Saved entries
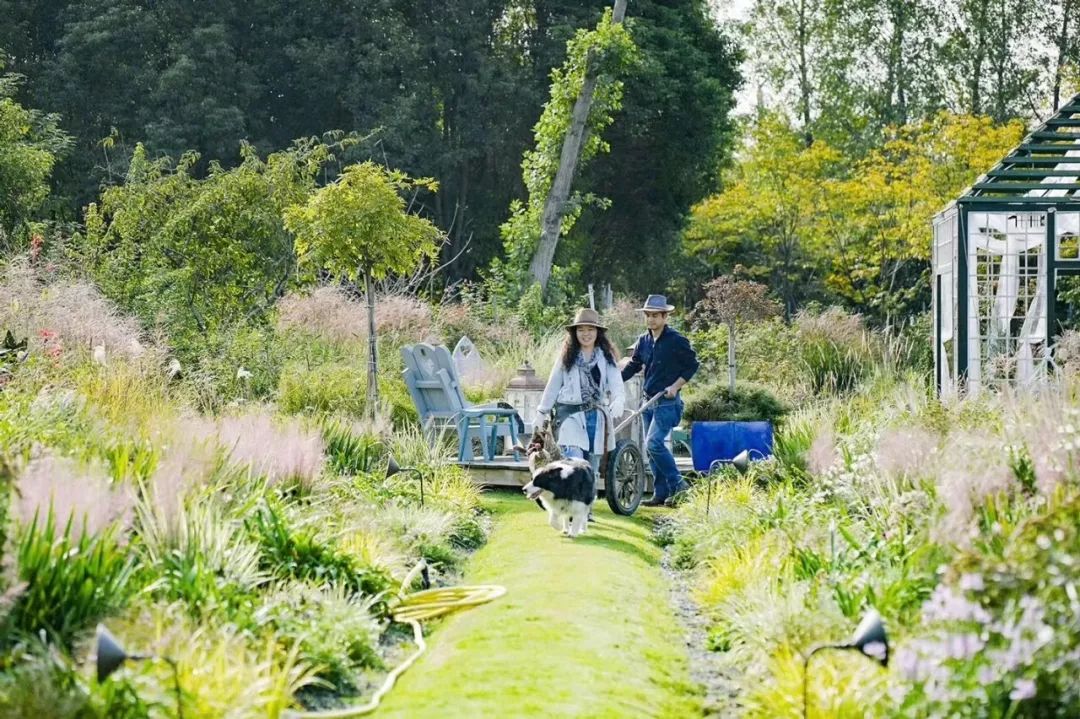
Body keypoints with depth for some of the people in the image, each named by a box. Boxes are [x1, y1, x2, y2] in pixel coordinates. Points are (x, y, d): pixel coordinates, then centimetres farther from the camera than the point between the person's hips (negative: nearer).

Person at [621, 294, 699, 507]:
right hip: (648, 401, 7)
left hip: (667, 402, -7)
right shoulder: (643, 341, 9)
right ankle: (661, 494, 14)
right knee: (651, 448, 7)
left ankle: (677, 485, -7)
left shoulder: (677, 341, -8)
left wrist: (676, 386, -13)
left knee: (654, 443, -19)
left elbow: (692, 365, -3)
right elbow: (633, 366, 16)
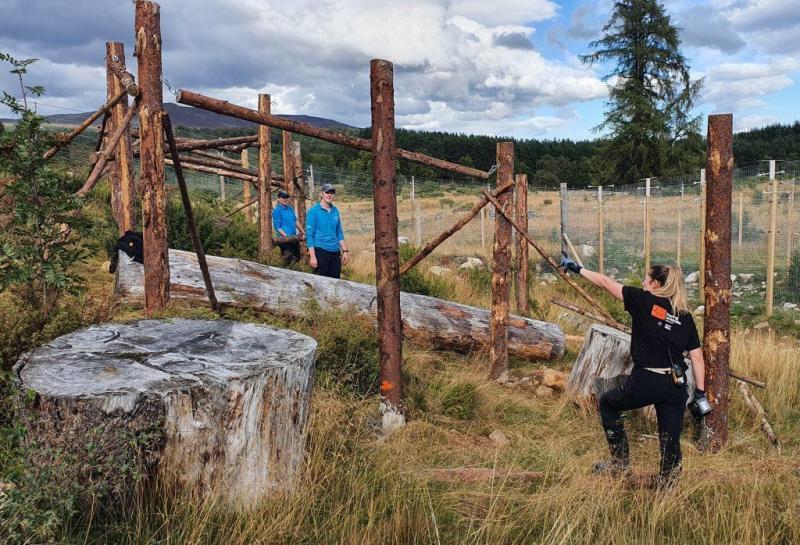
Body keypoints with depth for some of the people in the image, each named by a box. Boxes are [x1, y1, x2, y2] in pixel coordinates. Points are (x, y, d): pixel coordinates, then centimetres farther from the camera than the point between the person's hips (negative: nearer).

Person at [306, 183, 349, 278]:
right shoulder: (314, 211, -6)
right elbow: (309, 235, -8)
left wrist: (345, 251, 10)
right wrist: (312, 256, -15)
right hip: (320, 251, -5)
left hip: (335, 252, 5)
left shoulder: (335, 210, 10)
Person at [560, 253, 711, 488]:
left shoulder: (644, 301, -1)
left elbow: (606, 282, 6)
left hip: (645, 382, -4)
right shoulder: (685, 315, 11)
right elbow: (697, 357, 9)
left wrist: (578, 269, 17)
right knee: (671, 441, 11)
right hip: (676, 387, 4)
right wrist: (700, 393, 13)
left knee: (608, 403, 22)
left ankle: (620, 462, 25)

- _Exercise objective_:
Lay out every line of the records above as a numbered list, skipping blank lines and leaving the pictures out.

- _Your response_:
1. Body keypoints with depth for some of the people in the image, each named by a box. Boxes are [x1, y1, x2, y2] in pixel coordinates. Points are (x, y, d): pixel coordinates, then centimetres farther from the camera than the point between the person's hips (negative: nearer).
2. Person at [621, 294, 699, 507]:
3. right hip: (648, 401, 7)
4. left hip: (667, 402, -7)
5. right shoulder: (643, 341, 9)
6. right ankle: (661, 494, 14)
7. right knee: (651, 448, 7)
8. left ankle: (677, 485, -7)
9. left shoulder: (677, 341, -8)
10. left wrist: (676, 386, -13)
11. left knee: (654, 443, -19)
12. left elbow: (692, 365, -3)
13. right elbow: (633, 366, 16)
14. Body keypoints with depth for some of the people in the image, each named by a box. Boxes are [x1, y1, x2, y2] in pixel coordinates. Points are (x, y, d): pixel coordinates, then centimetres farther from the camera than the point between the person's hips (negative: nearer).
15. Person at [306, 183, 349, 278]:
16. right shoulder: (314, 211, -6)
17. right elbow: (309, 235, -8)
18. left wrist: (345, 251, 10)
19. right wrist: (312, 256, -15)
20. right hip: (320, 251, -5)
21. left hip: (335, 252, 5)
22. left shoulder: (335, 210, 10)
23. Person at [560, 253, 711, 488]:
24. left shoulder: (644, 301, -1)
25. left elbow: (606, 282, 6)
26. left hip: (645, 382, -4)
27. right shoulder: (685, 315, 11)
28. right elbow: (697, 357, 9)
29. left wrist: (578, 269, 17)
30. right knee: (671, 441, 11)
31. right hip: (676, 387, 4)
32. right wrist: (700, 393, 13)
33. left knee: (608, 403, 22)
34. left ankle: (620, 462, 25)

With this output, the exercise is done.